Collection entries
★ ★ ★ ★

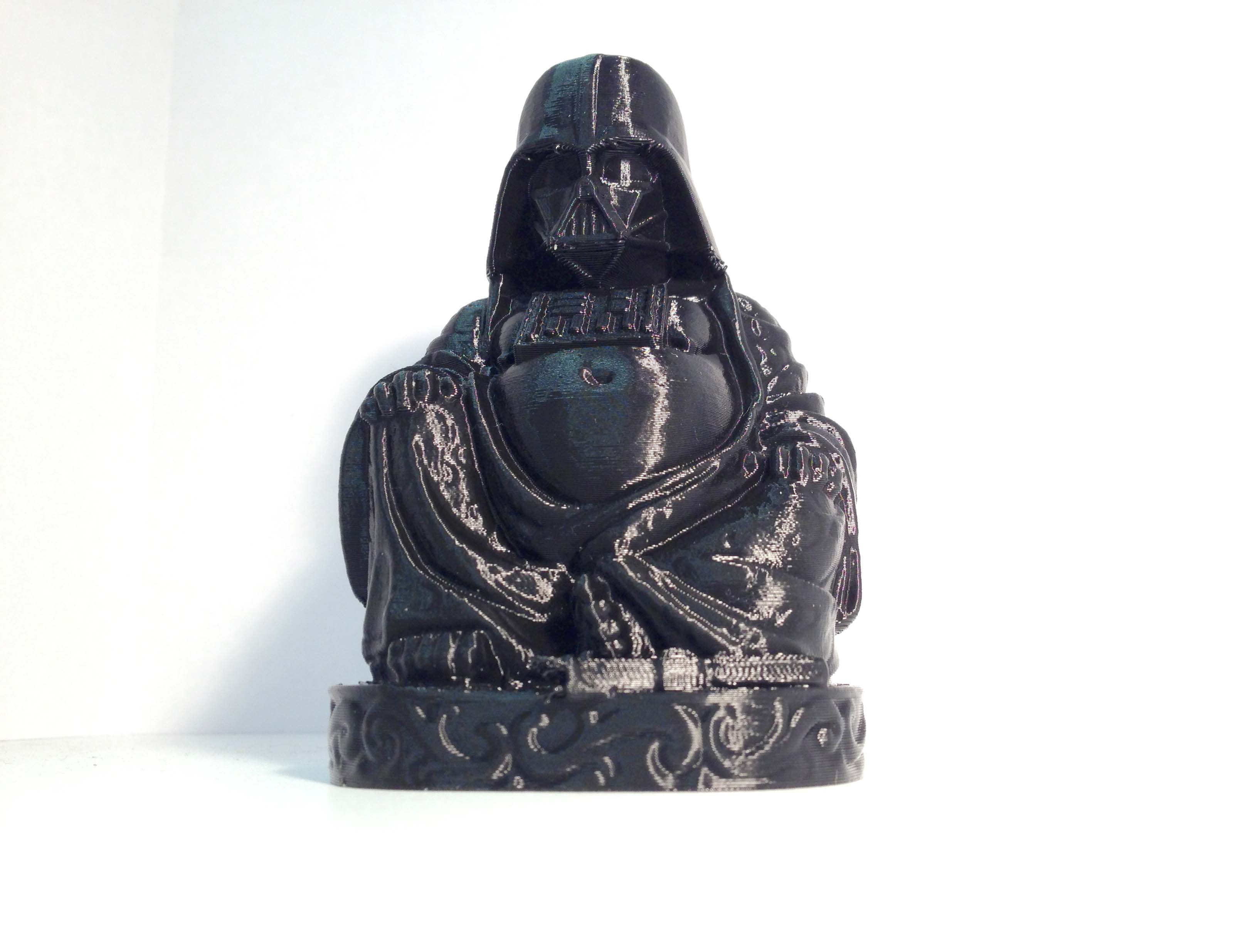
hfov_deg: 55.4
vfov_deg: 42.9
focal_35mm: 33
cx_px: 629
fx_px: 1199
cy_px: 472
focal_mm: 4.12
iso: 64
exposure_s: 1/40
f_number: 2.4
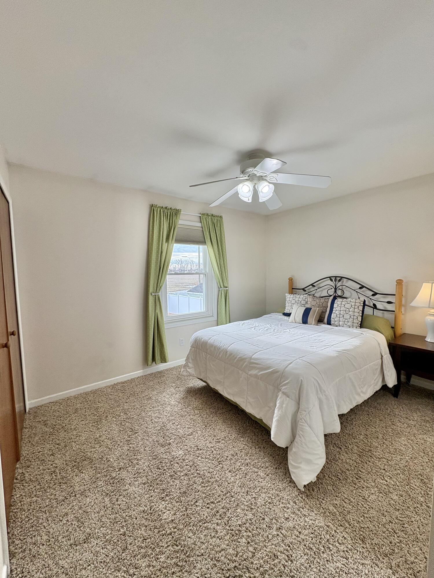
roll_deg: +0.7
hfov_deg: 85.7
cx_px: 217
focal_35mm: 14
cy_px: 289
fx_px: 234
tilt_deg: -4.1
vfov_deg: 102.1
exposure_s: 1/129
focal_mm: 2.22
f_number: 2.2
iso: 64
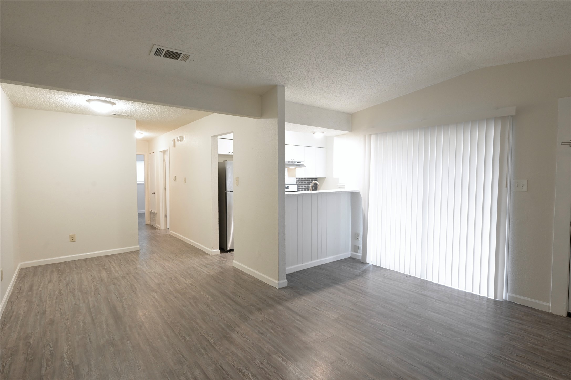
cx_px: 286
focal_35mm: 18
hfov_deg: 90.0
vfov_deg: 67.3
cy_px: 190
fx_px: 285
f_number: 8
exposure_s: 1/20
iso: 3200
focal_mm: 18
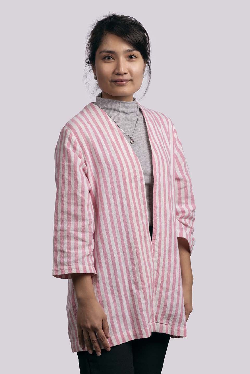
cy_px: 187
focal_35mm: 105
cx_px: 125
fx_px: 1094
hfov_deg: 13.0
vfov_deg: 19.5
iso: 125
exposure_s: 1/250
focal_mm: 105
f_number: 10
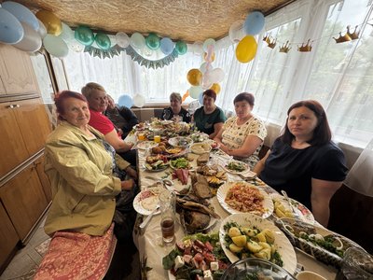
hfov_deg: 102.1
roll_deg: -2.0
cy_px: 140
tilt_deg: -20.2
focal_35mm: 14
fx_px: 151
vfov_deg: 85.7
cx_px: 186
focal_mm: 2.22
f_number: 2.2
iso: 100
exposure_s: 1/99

★ ★ ★ ★

The records above should be written out exactly, and the images dropped.

hfov_deg: 55.4
vfov_deg: 42.9
focal_35mm: 33
cx_px: 629
fx_px: 1199
cy_px: 472
focal_mm: 4.12
iso: 64
exposure_s: 1/40
f_number: 2.4
roll_deg: +0.7
hfov_deg: 85.7
cx_px: 217
focal_35mm: 14
cy_px: 289
fx_px: 234
tilt_deg: -4.1
vfov_deg: 102.1
exposure_s: 1/129
focal_mm: 2.22
f_number: 2.2
iso: 64
cx_px: 286
focal_35mm: 18
hfov_deg: 90.0
vfov_deg: 67.3
cy_px: 190
fx_px: 285
f_number: 8
exposure_s: 1/20
iso: 3200
focal_mm: 18
cy_px: 187
focal_35mm: 105
cx_px: 125
fx_px: 1094
hfov_deg: 13.0
vfov_deg: 19.5
iso: 125
exposure_s: 1/250
focal_mm: 105
f_number: 10
hfov_deg: 102.1
roll_deg: -2.0
cy_px: 140
tilt_deg: -20.2
focal_35mm: 14
fx_px: 151
vfov_deg: 85.7
cx_px: 186
focal_mm: 2.22
f_number: 2.2
iso: 100
exposure_s: 1/99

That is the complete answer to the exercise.